Goal ::
For each statement below, say yes or no to whether it agrees with the Rolls-Royce stock report, and quote the words of the report that decide it.
1. Rolls-Royce shares dropped 5.3% on Friday.
2. The company's current repurchase program is worth £2.5 billion.
3. The shares have climbed back above their 1,420p high for the year.

— Start Selection —

London, March 16, 2026, 15:36 GMT
- Rolls-Royce stock hovered near 1,230p in Monday’s delayed London session, edging up roughly 1.2%. That comes after Friday’s 5.3% slide.
- The company disclosed a buyback of 1.82 million shares on March 13, bringing its total repurchases to 12.52 million since kicking off its current £2.3 billion program.
- The stock has rebounded, but it’s still trading far under its 1,420p high for the year. Investors are weighing the positives—buybacks and an improved outlook—against ongoing worries about supply-chain snags and oil prices.
Rolls-Royce Holdings stock edged up roughly 1.2% in London on Monday, changing hands near 1,230 pence. The modest gain recouped just a fraction of Friday’s 5.3% drop. The latest buyback filing, released ahead of the open, came before the move.
Rolls-Royce is in the spotlight as investors watch to see if hefty cash returns can keep its stock afloat when broader conditions shift. Back on Feb. 26, the company announced a giant £7 billion-£9 billion buyback, with £2.5 billion of that set for 2026. Even so, the shares remain far off their 1,420p high for the year.

— End Selection —
— Start Supplied entries —

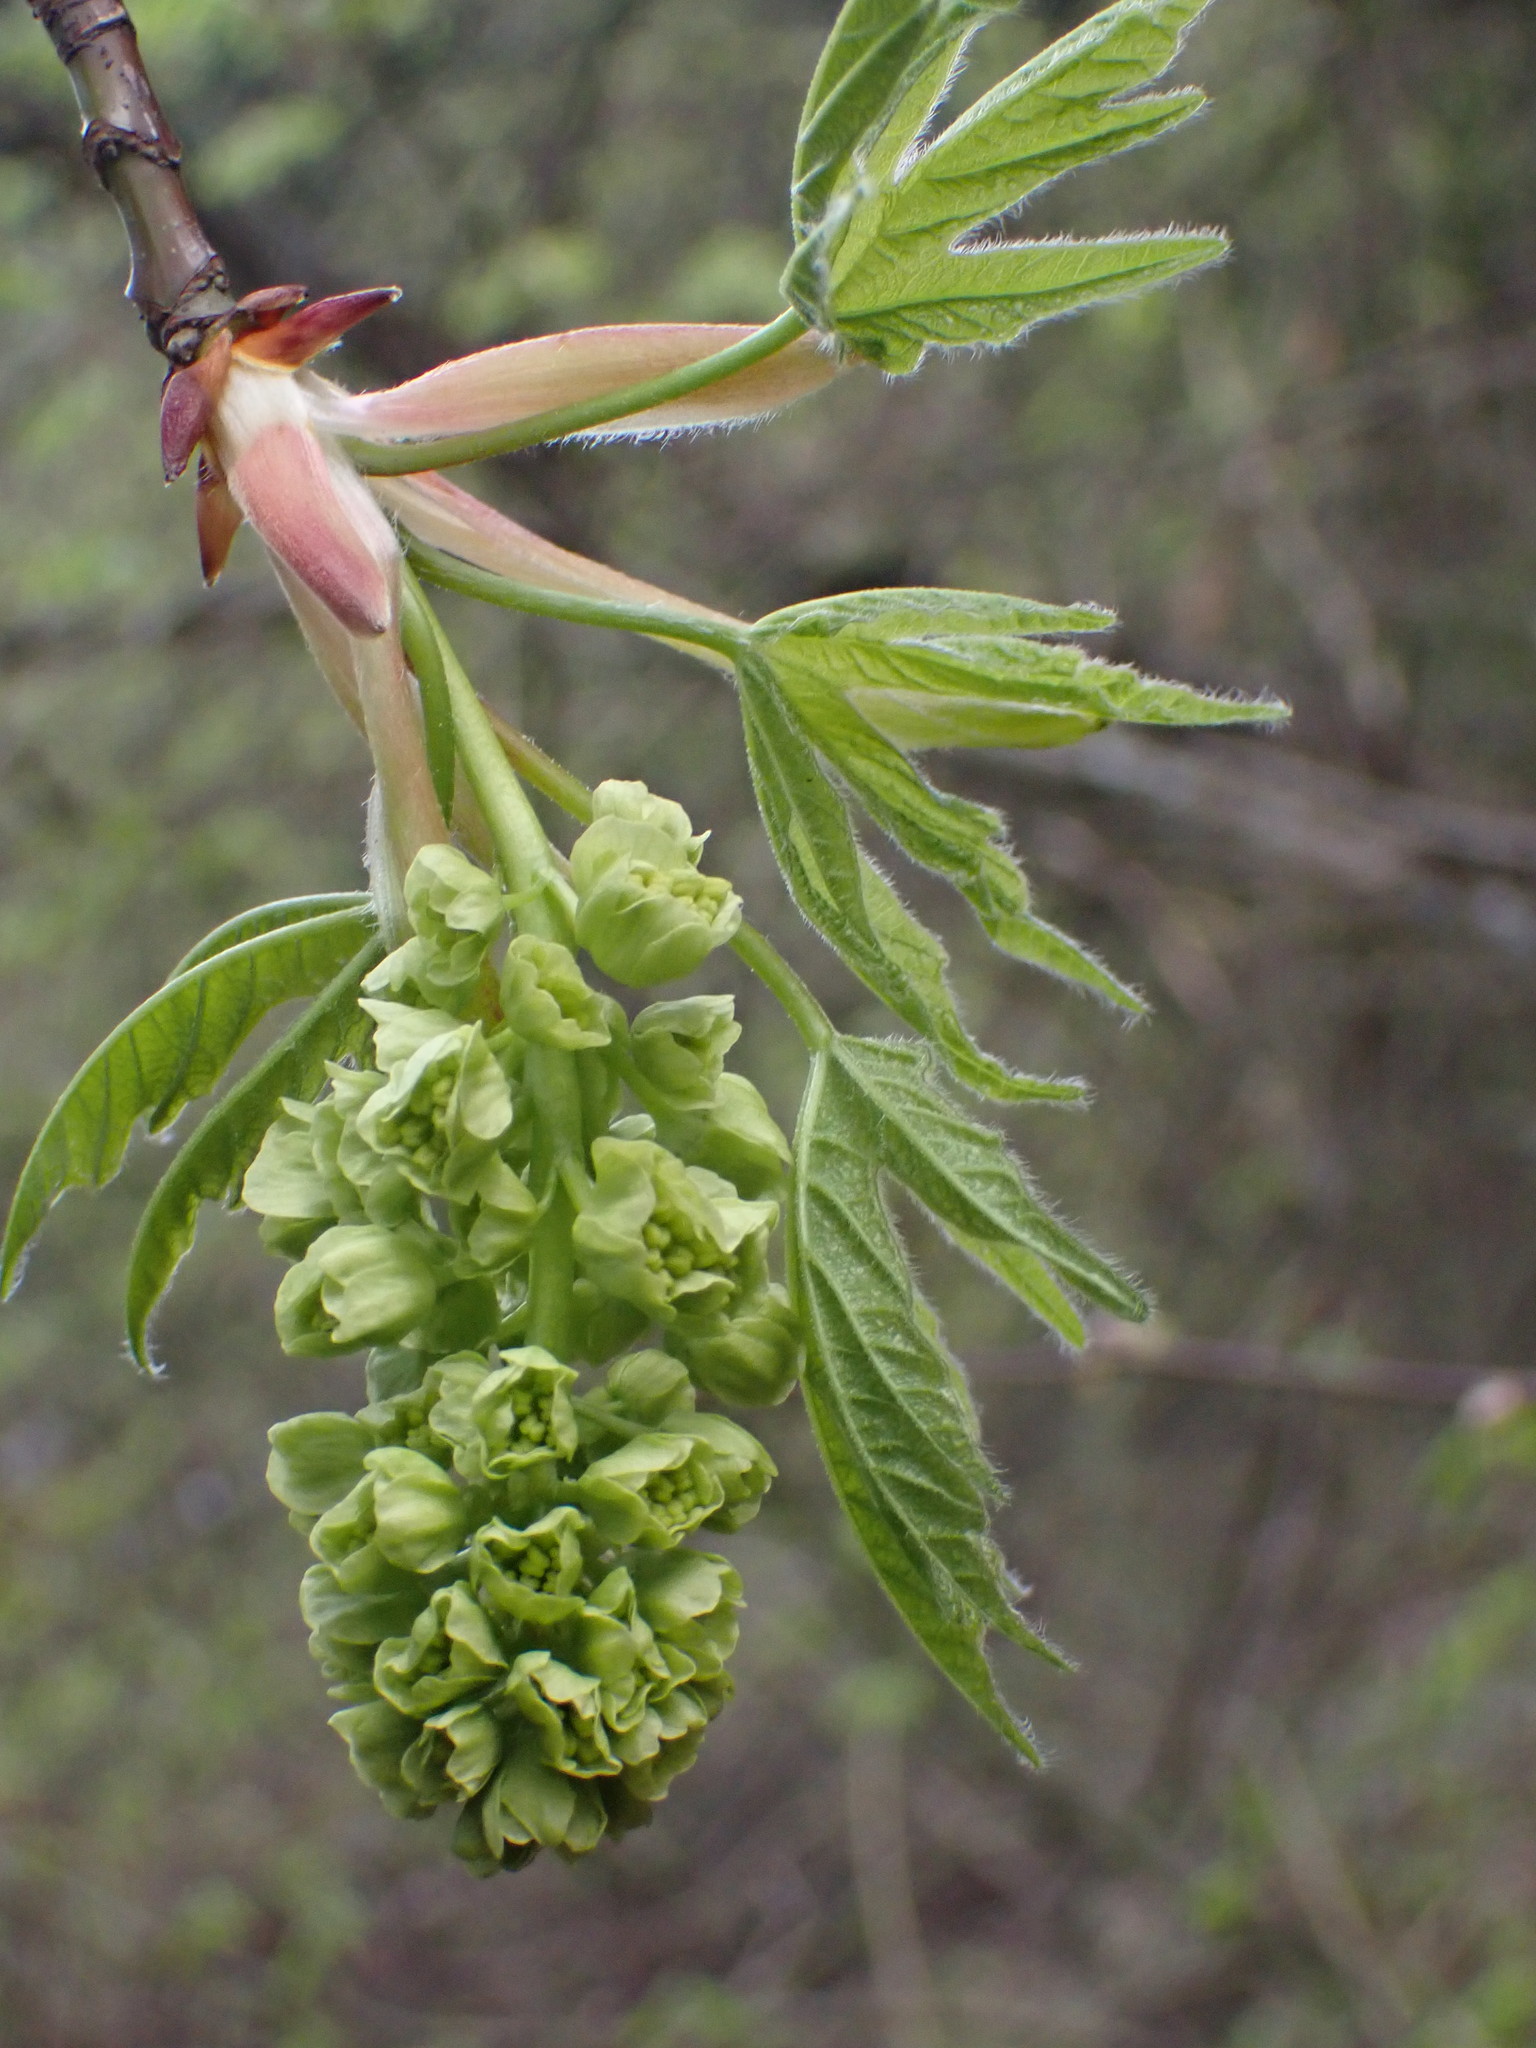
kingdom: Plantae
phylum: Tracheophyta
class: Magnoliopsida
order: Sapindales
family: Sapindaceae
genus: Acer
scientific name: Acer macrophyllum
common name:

— End Supplied entries —

Written reply ::
1. Yes: "That comes after Friday’s 5.3% slide."
2. No: "since kicking off its current £2.3 billion program."
3. No: "it’s still trading far under its 1,420p high for the year."